Have you ever stopped to think about the science that goes behind the gasoline that drives your car? If you’re anything like me- gears, engines, and any sort of chemistry don’t make the slightest bit of sense. When I go to the gas station, I swipe my card to get my ‘fuel points’, then always get the gas that is the cheapest. But, I’ve never really sat and thought about what makes up gasoline. How does this make my car run?
We’ll start simple. Corn is fermented to create a gasoline mixture. This is called ethanol. Most gasoline is made of 10% ethanol, and the majority of US cars can run on this amount. But, some cars are now being produced that can run on 100% ethanol fuel, which is better for the environment and uses less energy. Ethanol is a renewable source, unlike regular gasoline.

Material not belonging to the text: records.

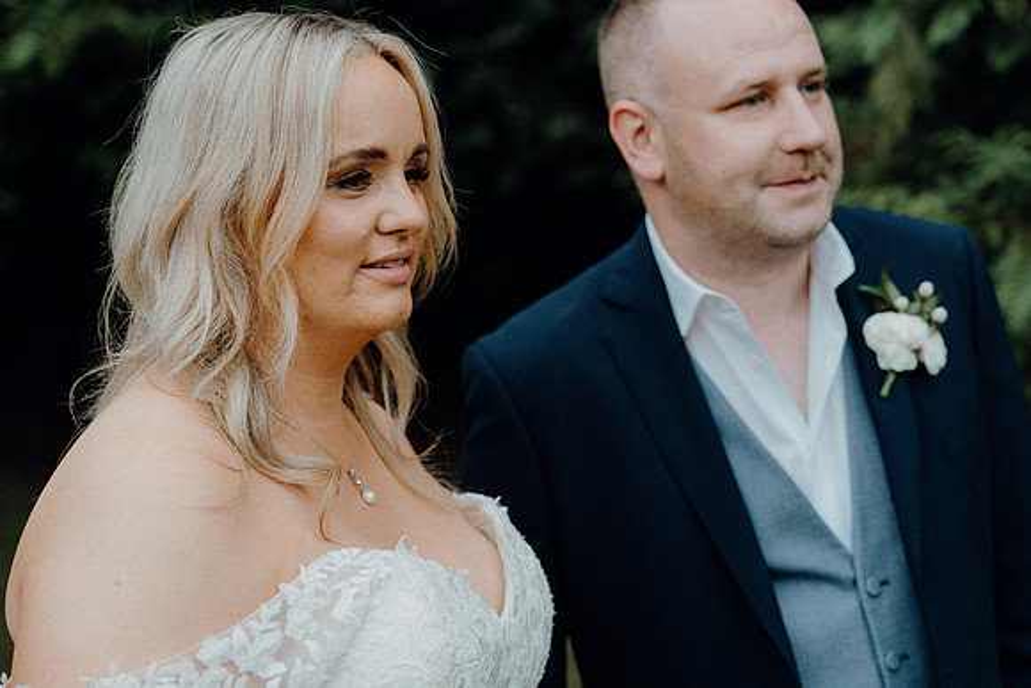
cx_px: 516
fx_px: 2005
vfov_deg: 19.5
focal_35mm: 70
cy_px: 344
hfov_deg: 28.8
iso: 1600
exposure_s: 1/160
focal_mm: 70
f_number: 3.5
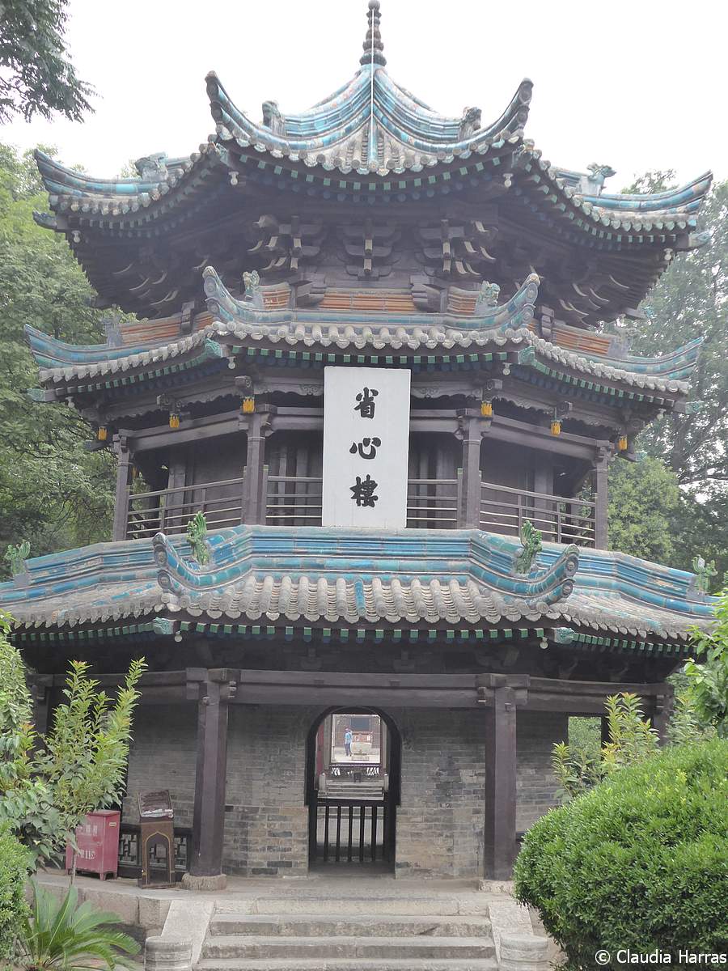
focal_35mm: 53
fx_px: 1486
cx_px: 364
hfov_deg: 27.5
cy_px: 486
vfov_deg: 36.2
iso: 400
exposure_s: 1/100
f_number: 4.1
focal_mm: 9
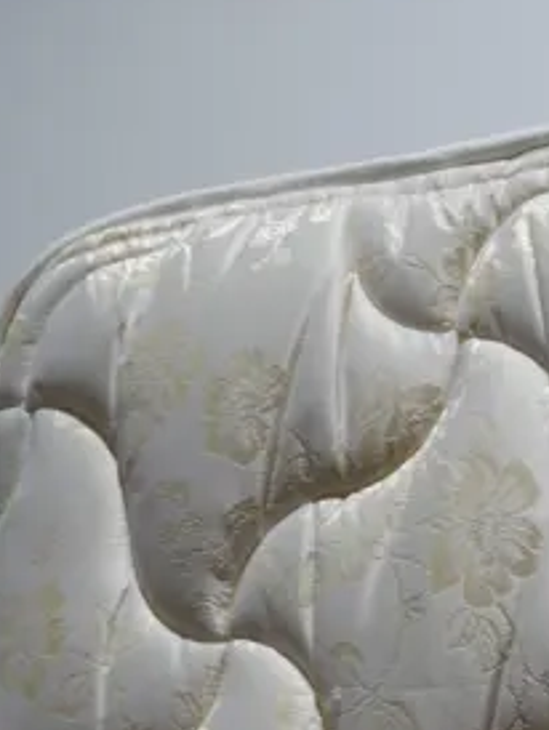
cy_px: 1324
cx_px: 652
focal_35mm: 127
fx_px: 2681
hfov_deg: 11.5
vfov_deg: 13.8
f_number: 4.5
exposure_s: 1/125
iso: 200
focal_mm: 17
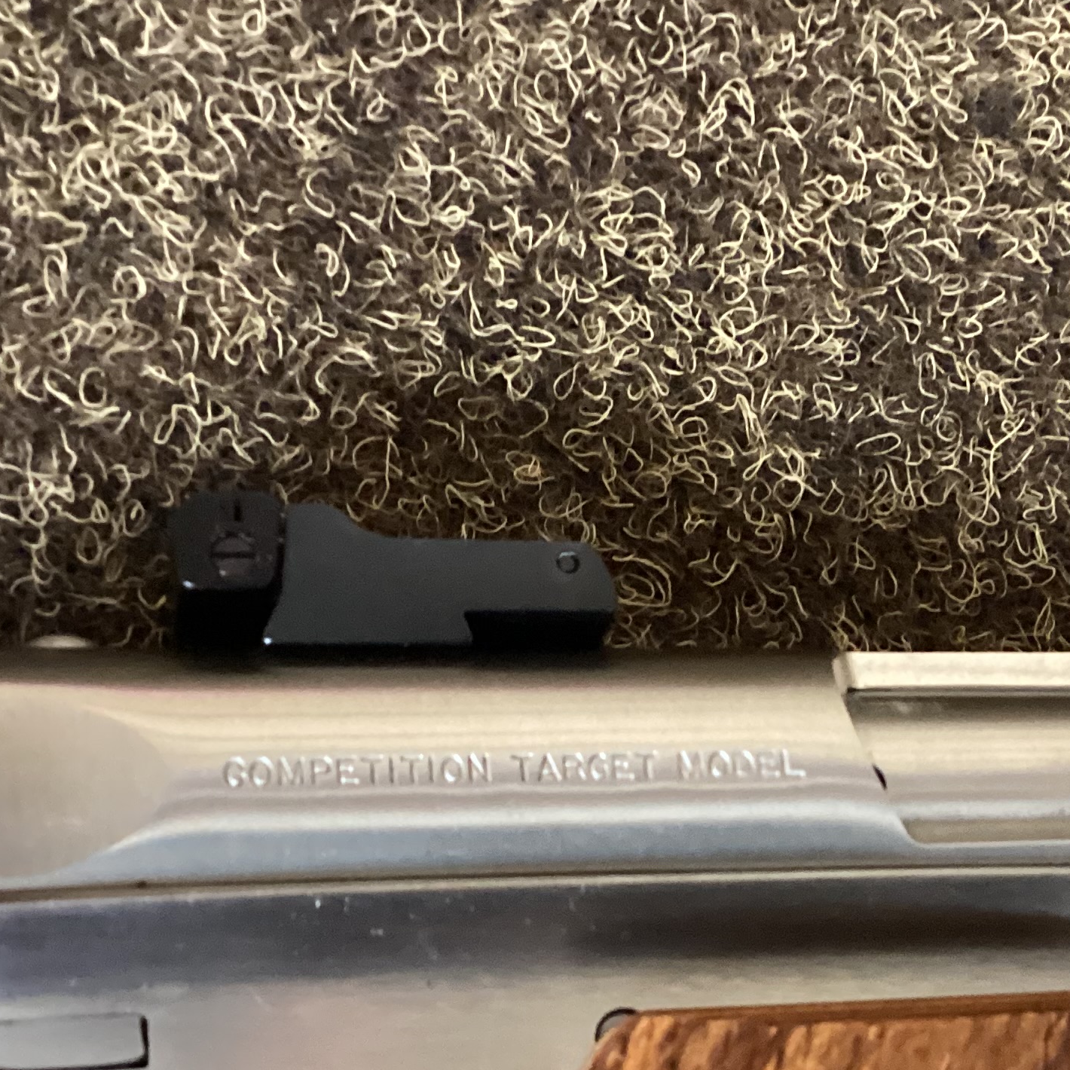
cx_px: 755
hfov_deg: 27.1
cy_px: 793
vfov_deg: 27.0
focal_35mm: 63
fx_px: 2203
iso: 640
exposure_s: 1/30
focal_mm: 3.3
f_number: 2.4
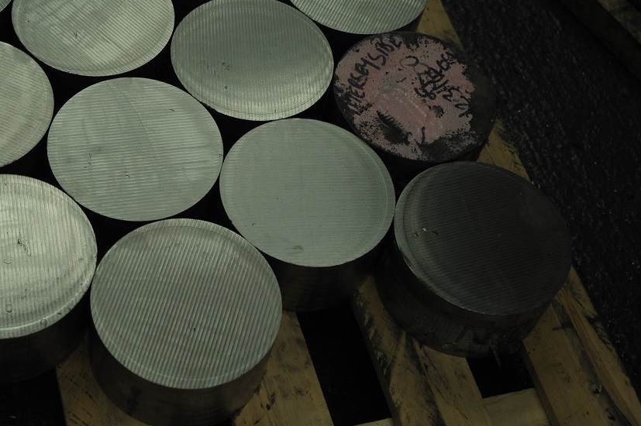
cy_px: 127
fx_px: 1139
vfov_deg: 21.1
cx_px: 198
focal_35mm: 64
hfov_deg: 31.1
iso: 800
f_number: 5.6
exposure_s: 1/1000
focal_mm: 38
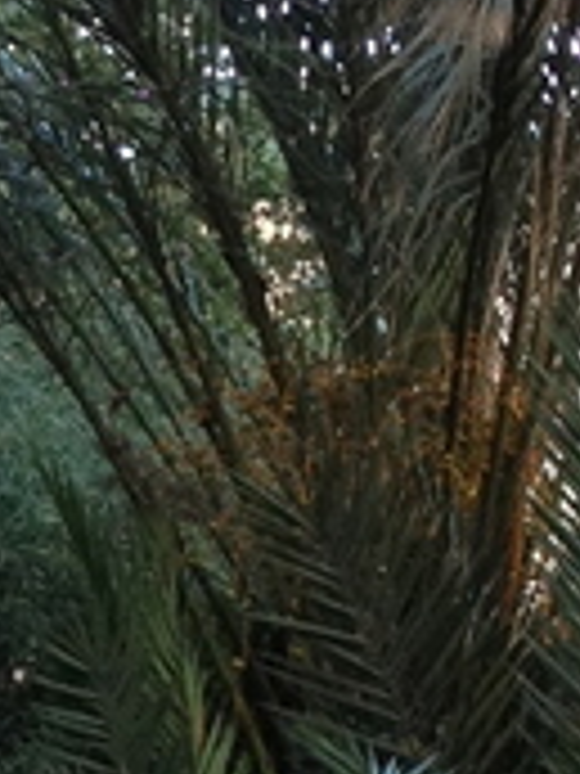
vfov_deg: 8.0
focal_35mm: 244
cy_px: 1116
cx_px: -755
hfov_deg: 5.9
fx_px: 5451
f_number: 2.4
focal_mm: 4.28
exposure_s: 1/40
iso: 64
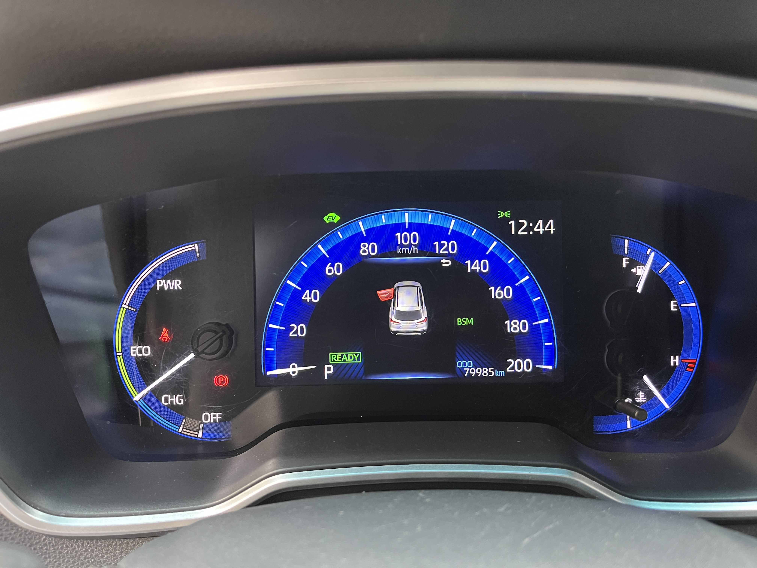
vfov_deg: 53.1
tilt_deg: -24.1
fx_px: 569
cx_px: 378
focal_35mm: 26
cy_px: 284
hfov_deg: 67.3
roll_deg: -1.8
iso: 500
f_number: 1.6
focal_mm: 5.1
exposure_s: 1/39
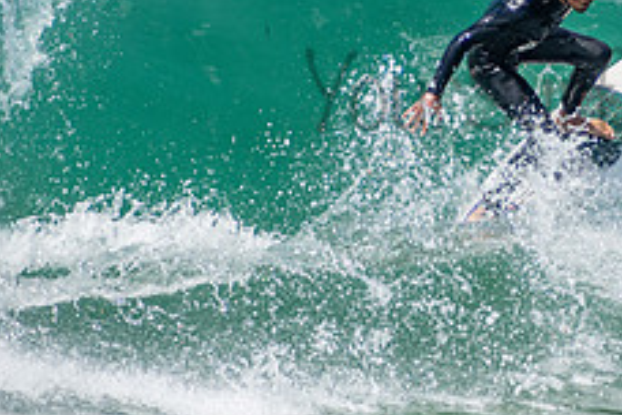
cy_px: 67
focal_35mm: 1526
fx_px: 26364
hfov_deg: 1.4
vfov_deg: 0.9
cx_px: 587
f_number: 5.6
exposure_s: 1/2000
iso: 450
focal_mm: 400
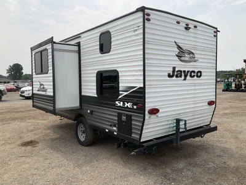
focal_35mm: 29
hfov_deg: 61.7
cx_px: 123
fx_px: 206
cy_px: 92
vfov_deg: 48.2
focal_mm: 3
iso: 25
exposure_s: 1/2058
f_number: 1.8
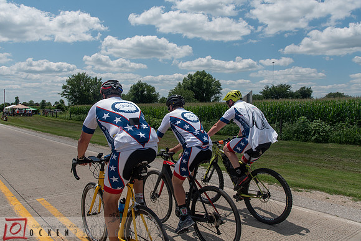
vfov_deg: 42.8
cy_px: 121
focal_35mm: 31
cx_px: 181
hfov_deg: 60.8
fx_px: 308
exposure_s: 1/640
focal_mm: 30
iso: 200
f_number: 6.3
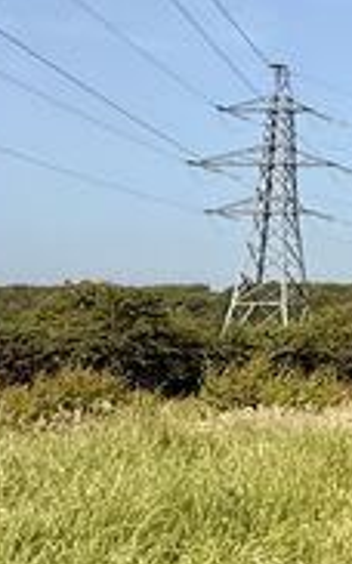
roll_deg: +0.4
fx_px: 1277
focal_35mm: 83
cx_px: 994
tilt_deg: +4.0
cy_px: 170
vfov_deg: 24.8
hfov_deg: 11.2
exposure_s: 1/2717
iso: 50
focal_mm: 2.22
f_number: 2.2
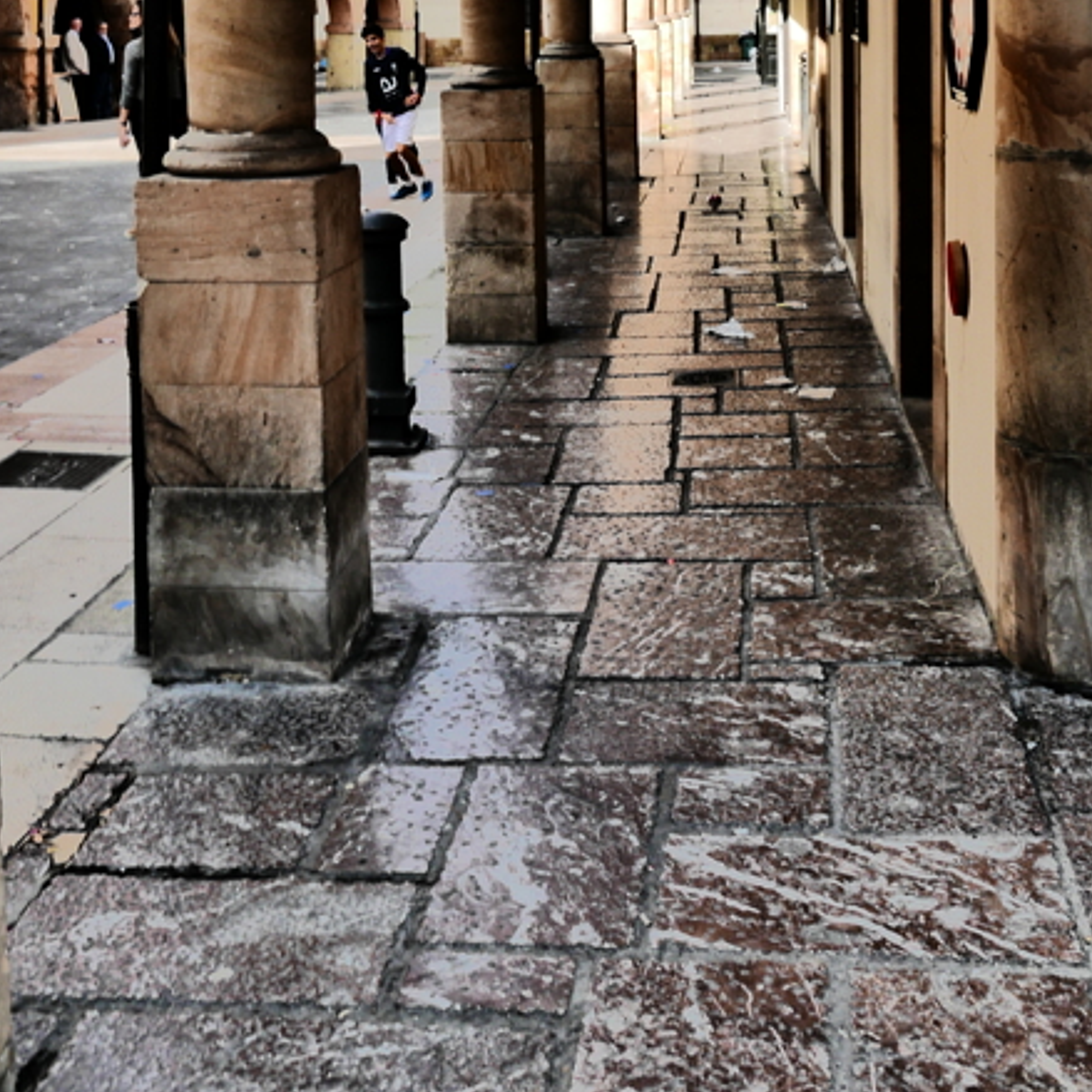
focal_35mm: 45
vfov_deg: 35.3
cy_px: 99
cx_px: 608
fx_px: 1606
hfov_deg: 37.5
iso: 200
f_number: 11
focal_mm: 13
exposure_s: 1/50
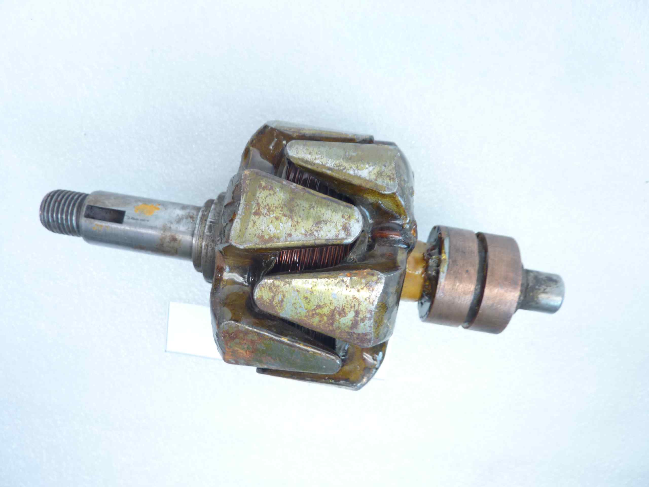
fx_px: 469
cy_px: 244
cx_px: 324
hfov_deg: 69.4
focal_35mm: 25
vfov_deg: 54.9
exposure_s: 1/8
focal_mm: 4.1
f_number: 3.3
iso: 80
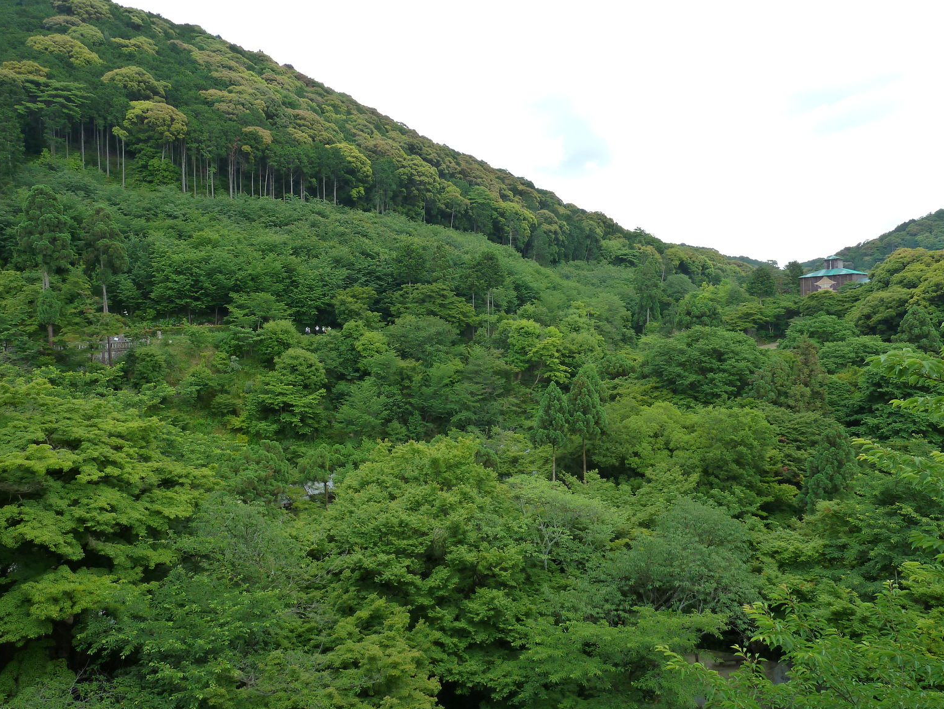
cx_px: 478
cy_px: 361
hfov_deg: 67.3
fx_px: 709
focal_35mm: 26
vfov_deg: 53.1
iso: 125
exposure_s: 1/100
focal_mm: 4.1
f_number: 4
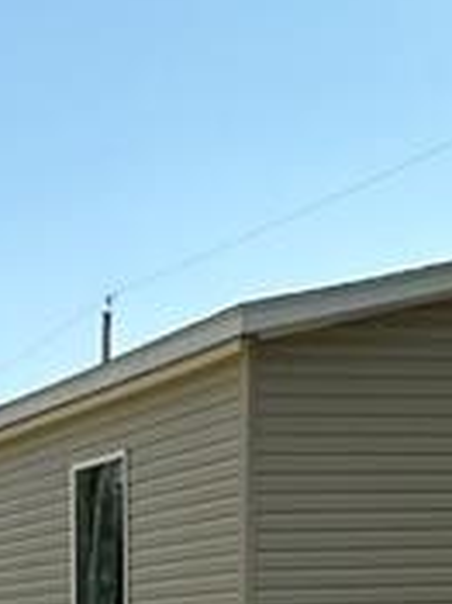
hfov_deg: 14.7
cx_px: -141
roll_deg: +1.3
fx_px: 1673
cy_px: 994
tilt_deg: -10.7
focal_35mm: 96
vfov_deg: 17.6
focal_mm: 2.22
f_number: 2.2
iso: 50
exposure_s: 1/1401
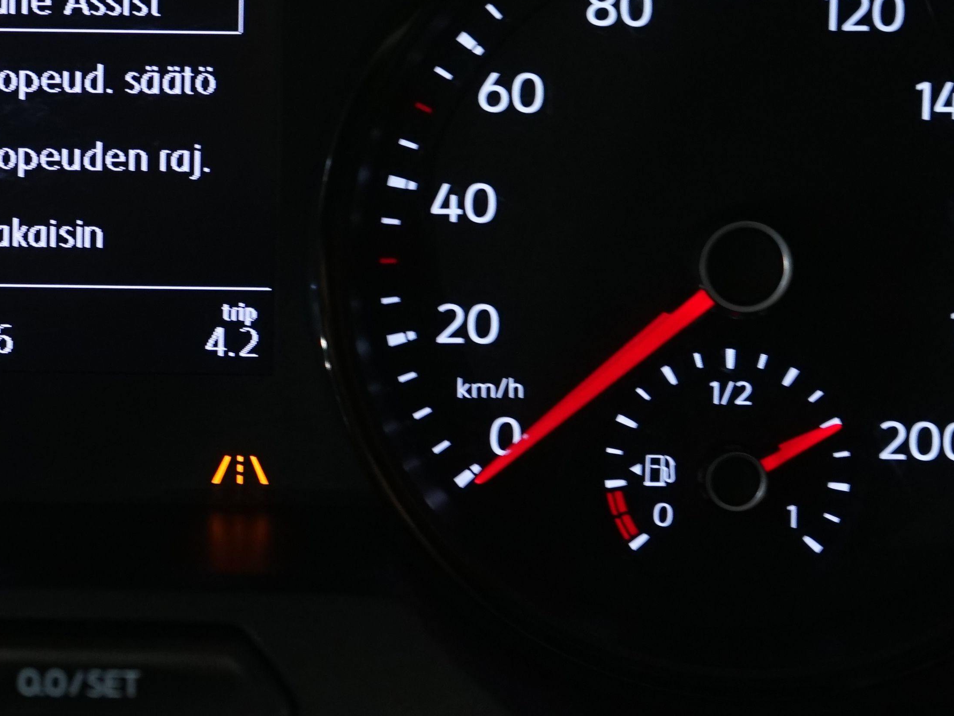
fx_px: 3390
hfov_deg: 15.8
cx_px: 88
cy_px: 238
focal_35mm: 123
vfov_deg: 12.0
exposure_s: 1/40
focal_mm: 47
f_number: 4.5
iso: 1250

Ethanol is also known to have high amounts of octane. Octane is the power that makes your car go. The more octane you have, the more power there is for your car to run. Higher blends of ethanol offer more octane for the same amount of money. The Department of Energy states that having higher octane fuels are required for larger engines or ones that use more force.
The oil companies obviously want you to pay the ‘big dollars’ for high-dollar ‘aromatics’, which is a petroleum-based synthetic octane enhancer. They increase the octane, but are extremely harmful to the environment and are very expensive.
But, this is why we have ethanol.
The higher the ethanol content in your gasoline, the higher the amount of octane you have. This increases the power in your car, while also helping the environment. If car manufacturer increases the engine capacity of cars to be able to handle more ethanol content in cars, this can really help our environment. We can stop unnecessary greenhouse gas emissions and increase the efficiency levels in our vehicles.
This only goes to show that agriculture really does “drive” everything forward. Ethanol is cheaper than gasoline, so why not try to produce more vehicles that have the capacity to not only help the environment but help us save some money at the pump every week.